EghtesadOnline: A member of the Tehran Chamber of Commerce, Industries, Mines and Agriculture has cast doubt on the efficacy of the new export earning repartition rules and urged the Central Bank of Iran to bear with exporters regarding currency repatriation procedures.
“The new directives don’t appear to be implementable because given the hurdles on returning money to the country, it is not realistic to expect exporters to repatriate 50% of their earnings within a short period of time,” Mehdi Pourqazi, head of the Mine and Industries Commission of TCCIMA told ISNA.
Under the circumstances and when Iran’s international banking and trade is struggling “due to lack of cooperation of foreign banks, it would be better to give exporters a freer hand in repatriating their overseas earnings.”
In his opinion “If the government insists on repatriating currency earnings in cash it should first create the proper grounds.”
Based on rules announced by the CBI in mid-May, according to Financial Tribune, exporters of non-petrochemical goods are obliged to sell at least 50% of their earnings on Nima (Persian acronym for integrated forex deal system) and 20% in cash to money changers. The balance can be used for importing goods either by the exporting firm or any other third party.

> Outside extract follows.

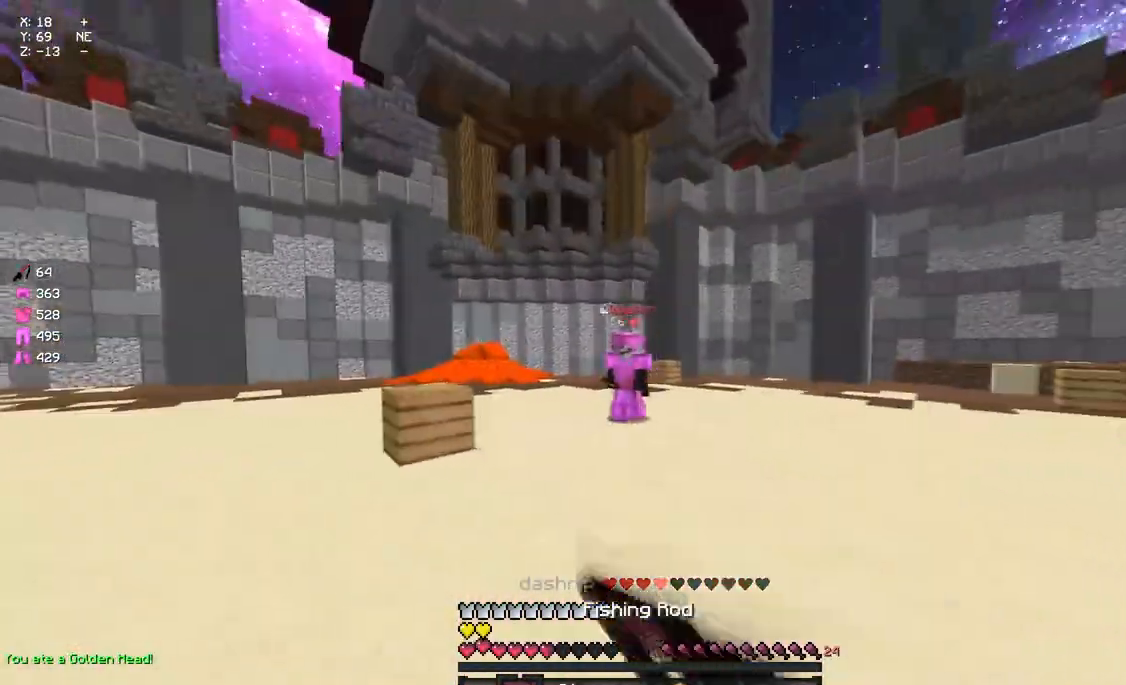
{"keys": ["d", "w"], "mouse": [], "events": [[33, "mouse_right", "down"], [100, "a", "up"], [100, "d", "down"], [100, "mouse_right", "up"], [367, "mouse_right", "down"], [483, "mouse_right", "up"]]}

Petrochemical companies must bring back a minimum of 60% of their forex earnings and sell it via the Nima system.
Nima is the platform where exporters sell their currency earnings to companies importing non-essential goods.
Referring to the available data, Pourqazi recalled that Iraq and Afghanistan are the Iran’s key export destinations. He criticized the CBI for failing to set up a robust, responsible and efficient financial channel for returning export earnings from the two neighbors.
According to the latest report released by the Islamic Republic of Iran Customs Administration, Iraq was Iran's second biggest export destination after China.
The neighboring Arab state imported 18.3 million tons of non-oil goods from Iran during the 11 months to Feb. 19.
Iran’s exports to Iraq mainly included liquefied natural gas, mineral oils, detergents and tomatoes.
Iranian merchants traded 2.79 million tons of non-oil commodities worth $1.43 billion with Afghanistan during first half of the previous fiscal (March, 2018-19). Afghanistan was Iran’s fourth major export destination during the period.
It needs mention that the rates quoted for foreign currency in Nima are not real and it wouldn’t be fair to “ask exporters buy raw materials for their manufacturing units at the open market rate while expecting them to sell their export earnings at the lower Nima rate,” Pourqazi said echoing the stance of a large number of businesses involved in exports.
On the provisions of the new directives that allows exporting companies to use 30% of their earnings for importing goods, he said the incentive is simply not effective because exporters of industrial products need more than the government-restricted amount to import raw materials.
Currency rates at Nima are lower than the open market. Each USD sells for about 100,000 rials in the Nima system when in the open market it sells for 140,000.
According to present rules, export earnings should be returned via one of the following ways: selling currency on Nima, cash transfers through hawalah, selling to bureaux exchanges, and using it to import goods and machinery either by the exporting company itself or any other third party.